### WHAT YOU ARE ASKED TO DO
Once the pictures are removed, reproduce what is left of the data below exactly.

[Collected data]
[Start of Attachment]

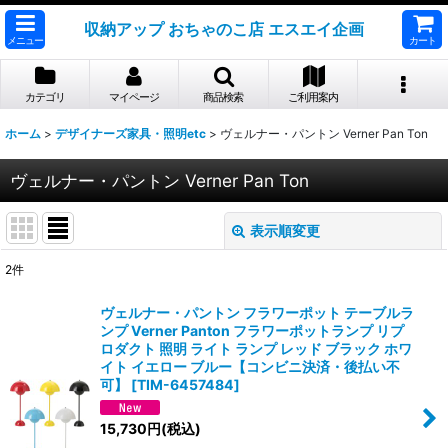
収納アップ おちゃのこ店 エスエイ企画
メニュー
カート
カテゴリ
マイページ
商品検索
ご利用案内
ホーム
>
デザイナーズ家具・照明etc
>
ヴェルナー・パントン Verner Pan Ton
ヴェルナー・パントン Verner Pan Ton
表示順変更
閉じる
2
件
表示数
:
ヴェルナー・パントン フラワーポット テーブルラ
ンプ Verner Panton フラワーポットランプ リプ
並び順
:
ロダクト 照明 ライト ランプ レッド ブラック ホワ
イト イエロー ブルー【コンビニ決済・後払い不
可】
[
TIM-6457484
]
絞り込む
15,730
円
(税込)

[End of Attachment]

### COMPLETED TASK
収納アップ おちゃのこ店 エスエイ企画
メニュー
カート
カテゴリ
マイページ
商品検索
ご利用案内
ホーム
>
デザイナーズ家具・照明etc
>
ヴェルナー・パントン Verner Pan Ton
ヴェルナー・パントン Verner Pan Ton
表示順変更
閉じる
2
件
表示数
:
ヴェルナー・パントン フラワーポット テーブルラ
ンプ Verner Panton フラワーポットランプ リプ
並び順
:
ロダクト 照明 ライト ランプ レッド ブラック ホワ
イト イエロー ブルー【コンビニ決済・後払い不
可】
[
TIM-6457484
]
絞り込む
15,730
円
(税込)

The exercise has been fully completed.